Q.29 Which one of the following is the solution for
cos²x + 2cosx + 1 = 0, for values of x in the range of
0° < x < 360°?

(A) 45°
(B) 90°
(C) 180°
(D) 270°

Introduction to Solving cos²x + 2cosx + 1 = 0

The trigonometric equation cos²x + 2cosx + 1 = 0 appears in exams testing quadratic trig identities. Substitute y = cosx to get y² + 2y + 1 = 0, or (y + 1)² = 0, so y = -1 (double root).
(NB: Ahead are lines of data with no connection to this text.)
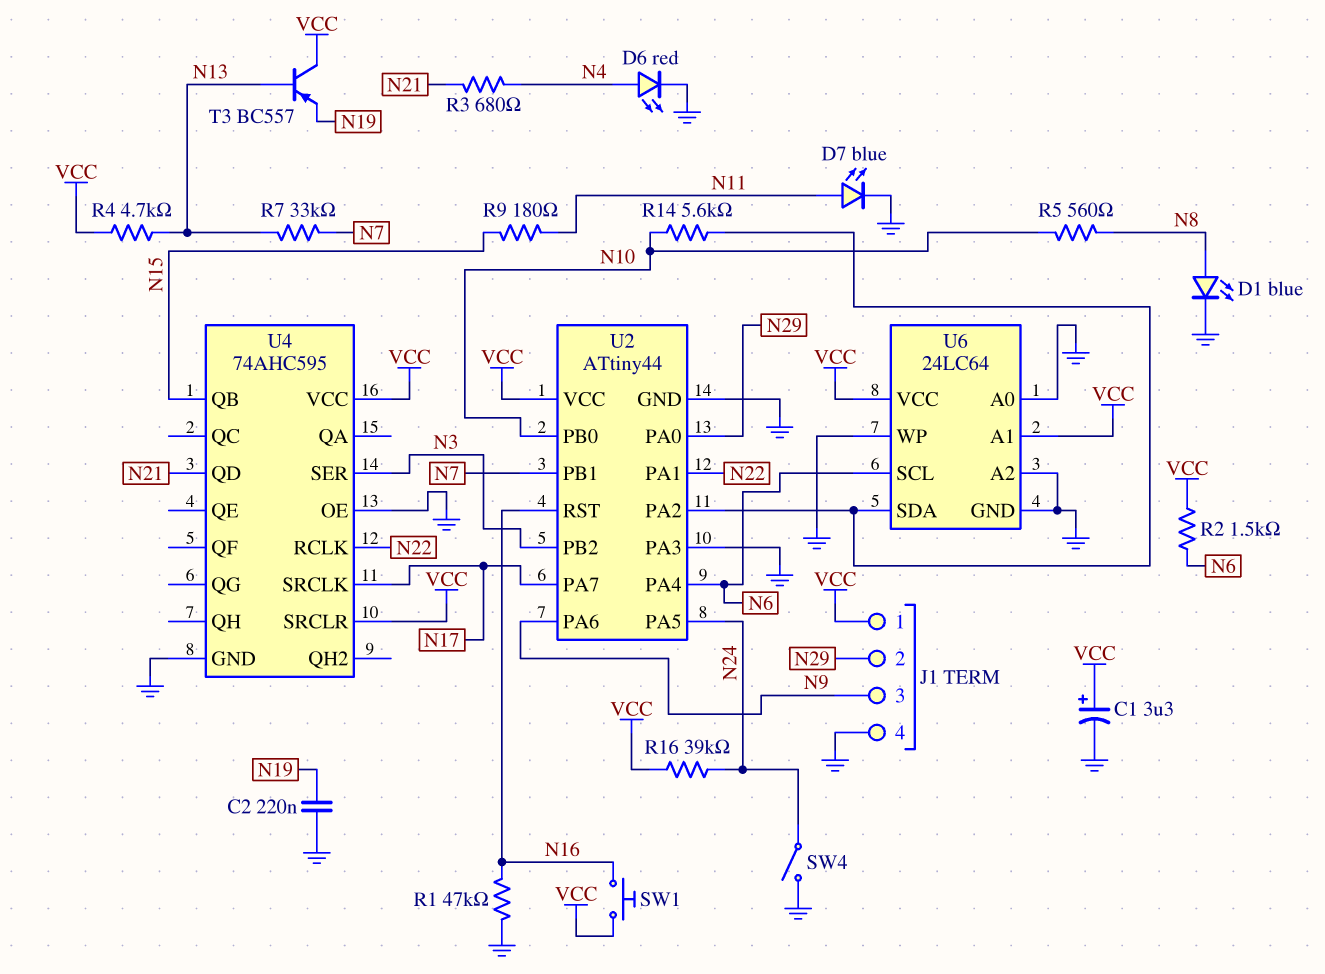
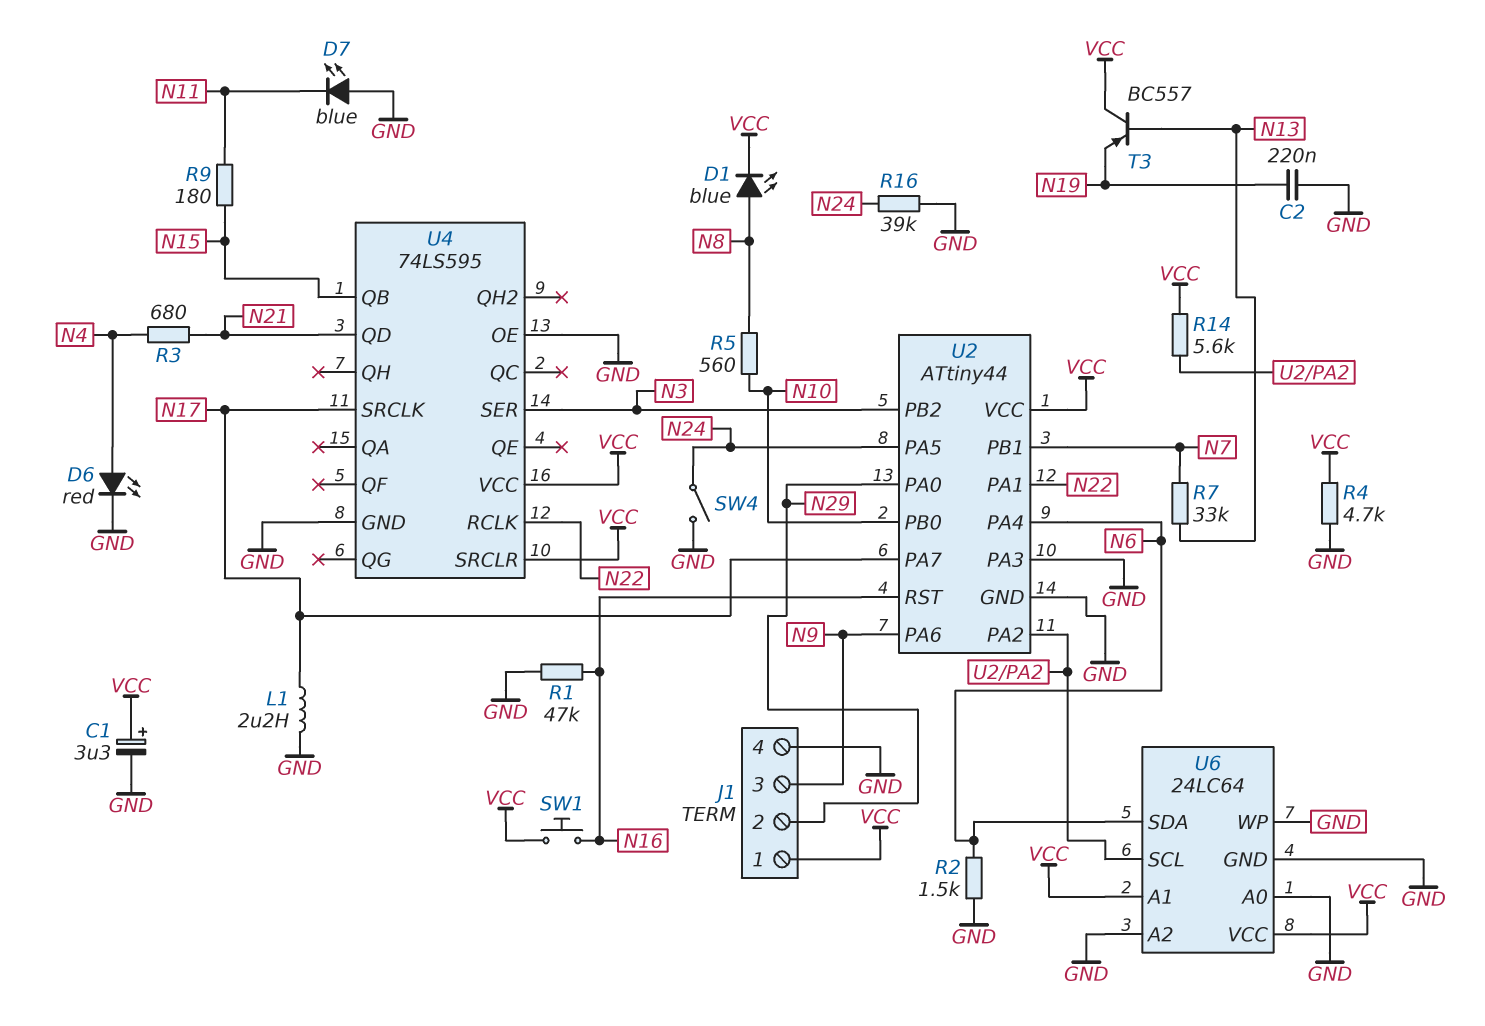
D1: LED blue (A N8, K GND) -> LED blue (A N8, K VCC)
D7: LED blue (A N11, K GND) -> LED blue (A GND, K N11)
L1: none -> 2.2uH (GND, N17)
R2: 1.5k (N6, VCC) -> 1.5k (GND, N6)
R4: 4.7k (N13, VCC) -> 4.7k (GND, VCC)
R14: 5.6k (N10, U2/PA2) -> 5.6k (U2/PA2, VCC)
R16: 39k (N24, VCC) -> 39k (GND, N24)
U4: 74AHC595 -> 74LS595
U6 pin SCL: N6 -> U2/PA2
U6 pin SDA: U2/PA2 -> N6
Thus, cosx = -1 only at x = 180° in 0° < x < 360°.

Solving the Equation

Recognize that:

cos²x + 2cosx + 1 = (cosx + 1)² = 0

So:

cosx + 1 = 0

cosx = -1

In the range 0° < x < 360°, cosine equals -1 only at:

x = 180°

Step-by-Step Solution Process

Let y = cosx. The equation becomes:

y² + 2y + 1 = 0

Factor:

(y + 1)² = 0

Therefore:

y = -1

General solution: x = (2k + 1)180°, for integer k.

In 0° < x < 360°, only x = 180° fits.

Option Analysis

45°: cos45° = √2/2 ≈ 0.707 ⇒ (cosx + 1)² > 0, not zero.

90°: cos90° = 0 ⇒ (0 + 1)² = 1 ≠ 0.

180°: cos180° = -1 ⇒ (-1 + 1)² = 0 ✔ satisfies.

270°: cos270° = 0 ⇒ (0 + 1)² = 1 ≠ 0.

Verifying Each Multiple-Choice Option

Final Answer

x = 180° is the ONLY solution in the interval 0° < x < 360°.